- [Exercise] Restate the data below word for word, and let no image into your version.
:: Data section ::
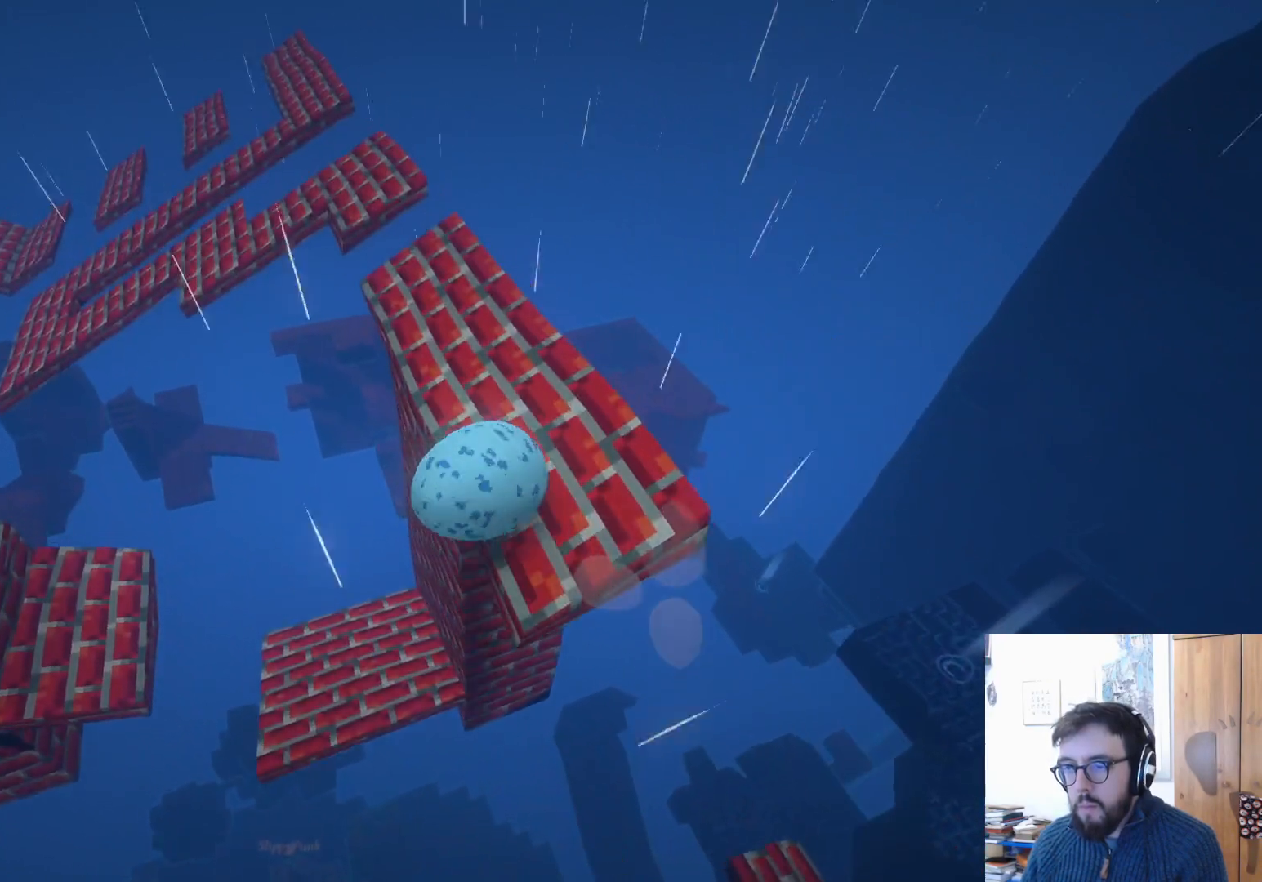
{"buttons": [], "left_stick": "up-right", "right_stick": "center", "events": []}
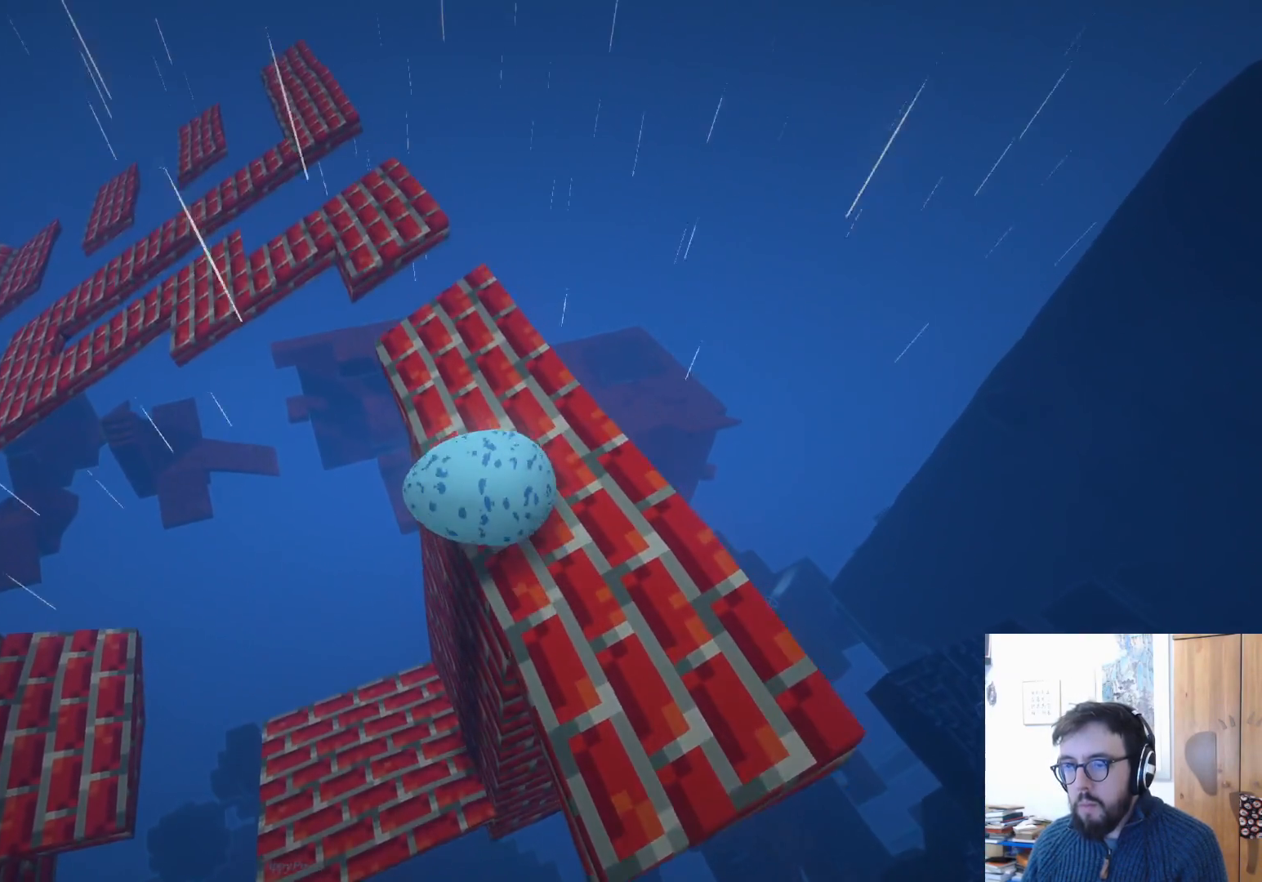
{"buttons": [], "left_stick": "center", "right_stick": "center", "events": [[67, "left_stick", "up"], [350, "left_stick", "center"]]}
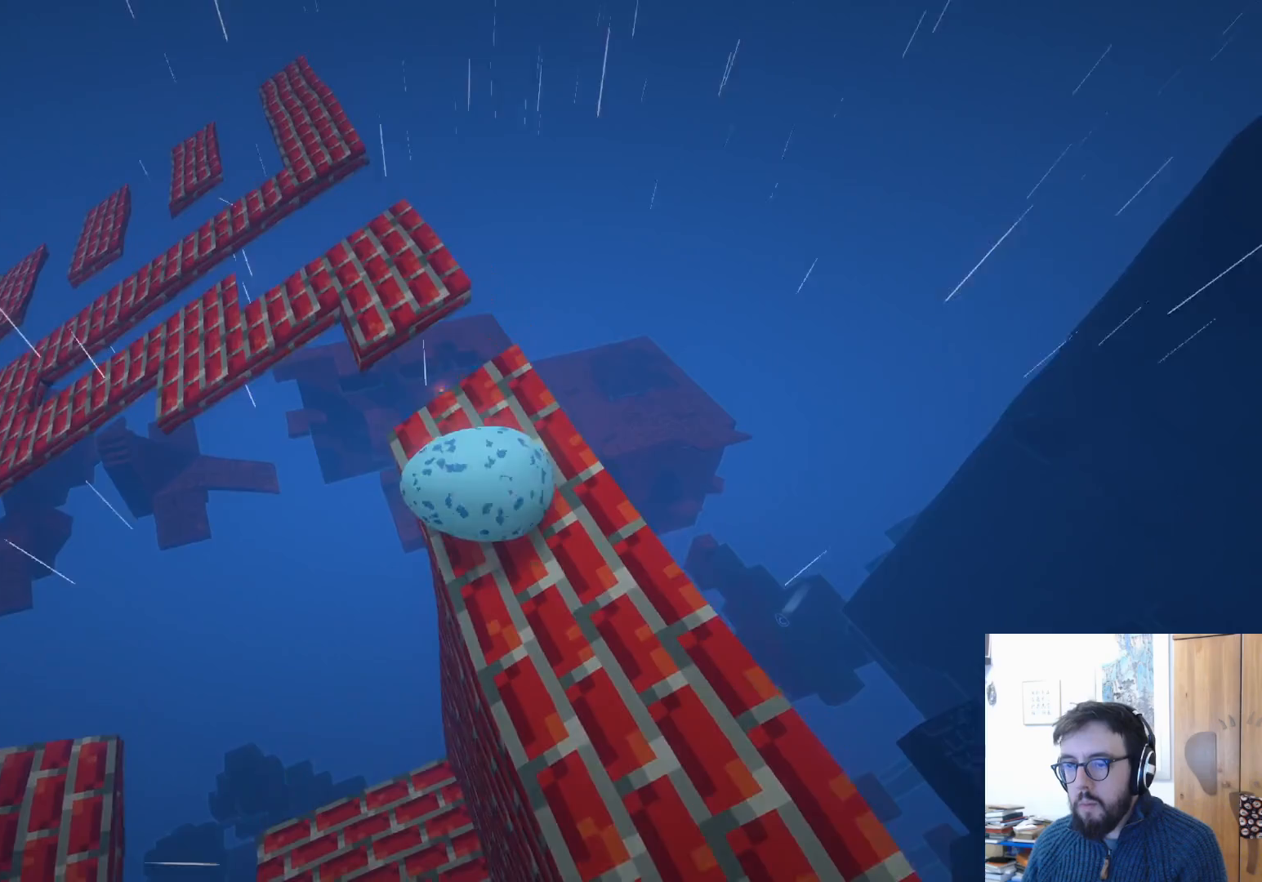
{"buttons": [], "left_stick": "down-right", "right_stick": "center", "events": [[17, "left_stick", "down-right"]]}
:::
- [Answer space]
{"buttons": [], "left_stick": "up-right", "right_stick": "center", "events": []}
{"buttons": [], "left_stick": "center", "right_stick": "center", "events": [[67, "left_stick", "up"], [350, "left_stick", "center"]]}
{"buttons": [], "left_stick": "down-right", "right_stick": "center", "events": [[17, "left_stick", "down-right"]]}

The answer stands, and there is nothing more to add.